To address these topics and provide ideas for ensuring that individual Americans receive the education they need to thrive in the twenty-first century, the American Academy has established the Commission on the Future of Undergraduate Education, funded by Carnegie Corporation of New York. Over the next three years, members of this initiative will examine the vast – and expanding – array of learning options available to high-school graduates, including students newly out of high school and older adults returning to school to further their lives and careers. With members drawn from among national leaders in education, business, and government, the Commission will study how well today’s students are served by the existing system and, more important, will seek to identify the challenges and opportunities that higher education will encounter in the decades ahead. Michael S. McPherson (Spencer Foundation) and Roger W. Ferguson, Jr. (TIAA-CREF) are the co-chairs of this project.

At the Commission’s first meeting on November 20, 2015, at the House of the Academy in Cambridge, the members discussed the issues they would like the Commission to address and what challenges they believed the project needs to meet in order to be successful. The conversation led to a series of ambitious and thought-provoking observations: how, for example, can we say who is being served well by higher education without getting more clarity about what a higher education is supposed to accomplish? While there is a great deal of attention paid to the outcomes of college, there is much less public attention to the process of college education itself – how does learning come about for students, and how do educational experiences in and out of the classroom shape those results? Commissioners noted that historically an important purpose of higher education has been to help form good citizens and foster social progress, and in a society like ours that remains deeply divided on fundamental matters including race, economic inequality, and the global phenomenon of climate change, this purpose remains important and must be addressed.
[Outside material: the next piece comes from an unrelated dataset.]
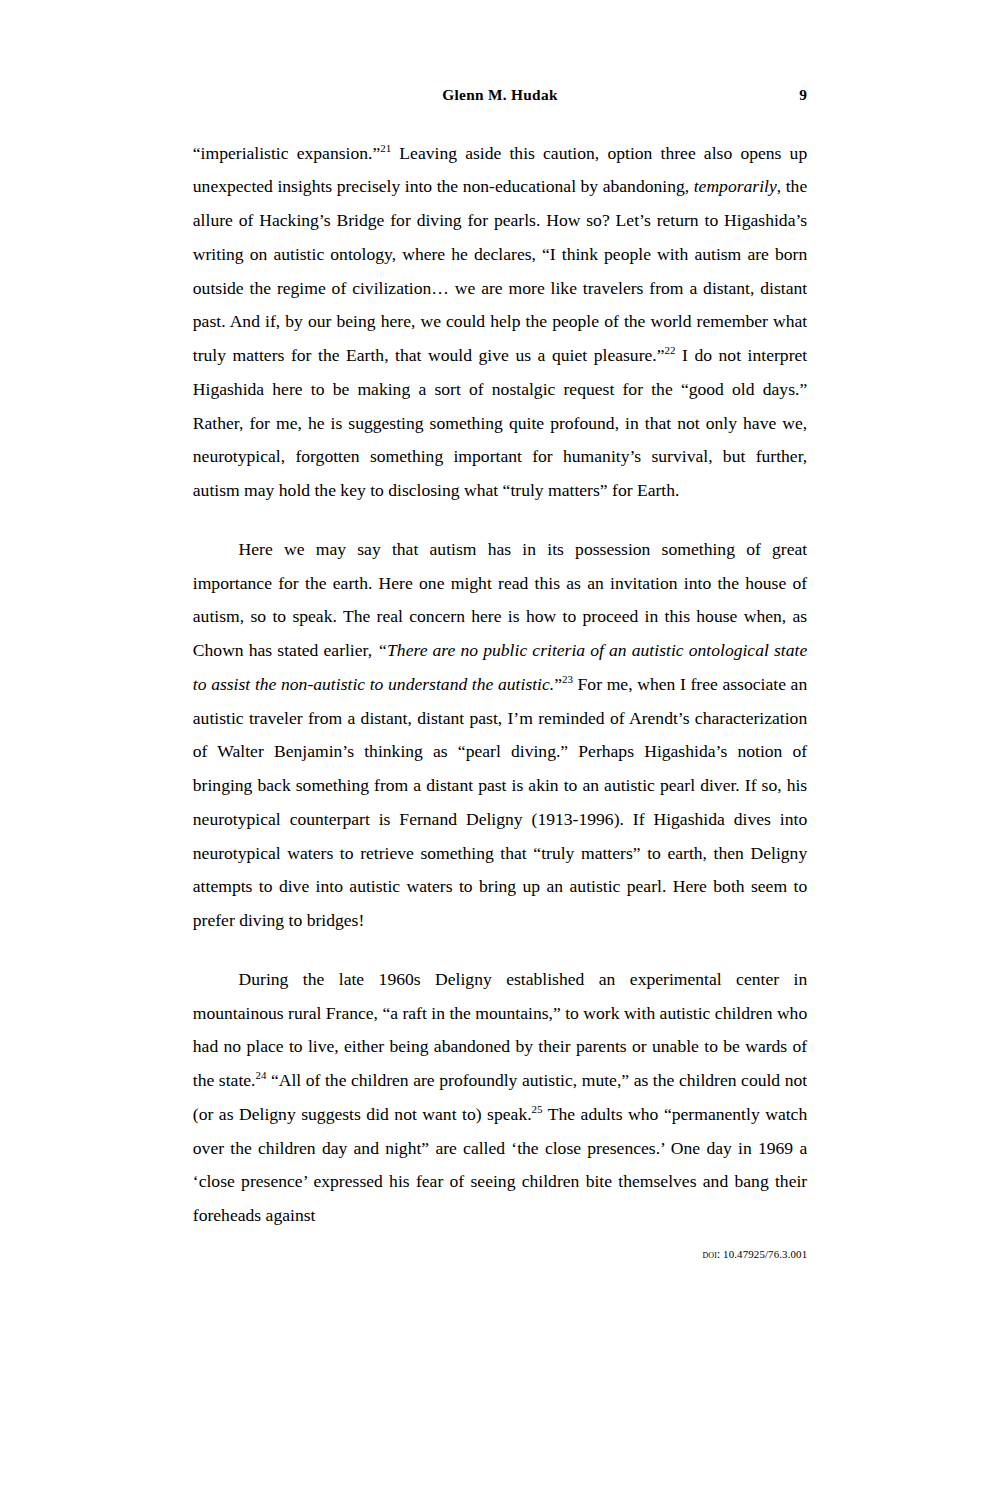Glenn M. Hudak 9
“imperialistic expansion.”21 Leaving aside this caution, option three also opens up unexpected insights precisely into the non-educational by abandoning, temporarily, the allure of Hacking’s Bridge for diving for pearls. How so? Let’s return to Higashida’s writing on autistic ontology, where he declares, “I think people with autism are born outside the regime of civilization… we are more like travelers from a distant, distant past. And if, by our being here, we could help the people of the world remember what truly matters for the Earth, that would give us a quiet pleasure.”22 I do not interpret Higashida here to be making a sort of nostalgic request for the “good old days.” Rather, for me, he is suggesting something quite profound, in that not only have we, neurotypical, forgotten something important for humanity’s survival, but further, autism may hold the key to disclosing what “truly matters” for Earth.
Here we may say that autism has in its possession something of great importance for the earth. Here one might read this as an invitation into the house of autism, so to speak. The real concern here is how to proceed in this house when, as Chown has stated earlier, “There are no public criteria of an autistic ontological state to assist the non-autistic to understand the autistic.”23 For me, when I free associate an autistic traveler from a distant, distant past, I’m reminded of Arendt’s characterization of Walter Benjamin’s thinking as “pearl diving.” Perhaps Higashida’s notion of bringing back something from a distant past is akin to an autistic pearl diver. If so, his neurotypical counterpart is Fernand Deligny (1913-1996). If Higashida dives into neurotypical waters to retrieve something that “truly matters” to earth, then Deligny attempts to dive into autistic waters to bring up an autistic pearl. Here both seem to prefer diving to bridges!
During the late 1960s Deligny established an experimental center in mountainous rural France, “a raft in the mountains,” to work with autistic children who had no place to live, either being abandoned by their parents or unable to be wards of the state.24 “All of the children are profoundly autistic, mute,” as the children could not (or as Deligny suggests did not want to) speak.25 The adults who “permanently watch over the children day and night” are called ‘the close presences.’ One day in 1969 a ‘close presence’ expressed his fear of seeing children bite themselves and bang their foreheads against
doi: 10.47925/76.3.001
Another theme raised at the meeting was that, after the expansion of opportunity brought about by the introduction of federal student aid grants and loans in the 1970s, the ranks of college students expanded to include a significant number of adult students over the age of 24. These adult students consistently make up roughly a third of the undergraduate population. Their education goals and the obstacles in accomplishing them tend to differ substantially from those of recent high-school graduates. In addition, the Commissioners raised issues of cost and affordability.

With these questions and challenges in mind, the Commission is beginning to develop a data-rich portrait of American postsecondary education. This primer will convey the story of the major themes and trends in undergraduate education through the framework of the contemporary student journey into, through, and out of college. Scheduled for release later this year, the primer will serve both as a foundation for the Commission’s larger work and as a valuable resource for a broad public audience.